= Beginning of Section =

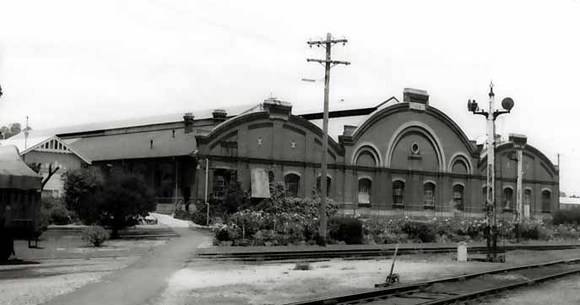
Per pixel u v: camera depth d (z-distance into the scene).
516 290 19.36
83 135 75.00
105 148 64.94
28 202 23.30
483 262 30.31
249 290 18.16
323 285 19.69
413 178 63.94
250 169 52.72
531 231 53.53
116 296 15.95
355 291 17.77
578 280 22.52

= End of Section =

▸ PROBLEM STATEMENT: Beginning with the line that contains "83 135 75.00", quote each line exactly through the last line of the entries above, and nothing beyond them.

▸ YOUR RESPONSE:
83 135 75.00
105 148 64.94
28 202 23.30
483 262 30.31
249 290 18.16
323 285 19.69
413 178 63.94
250 169 52.72
531 231 53.53
116 296 15.95
355 291 17.77
578 280 22.52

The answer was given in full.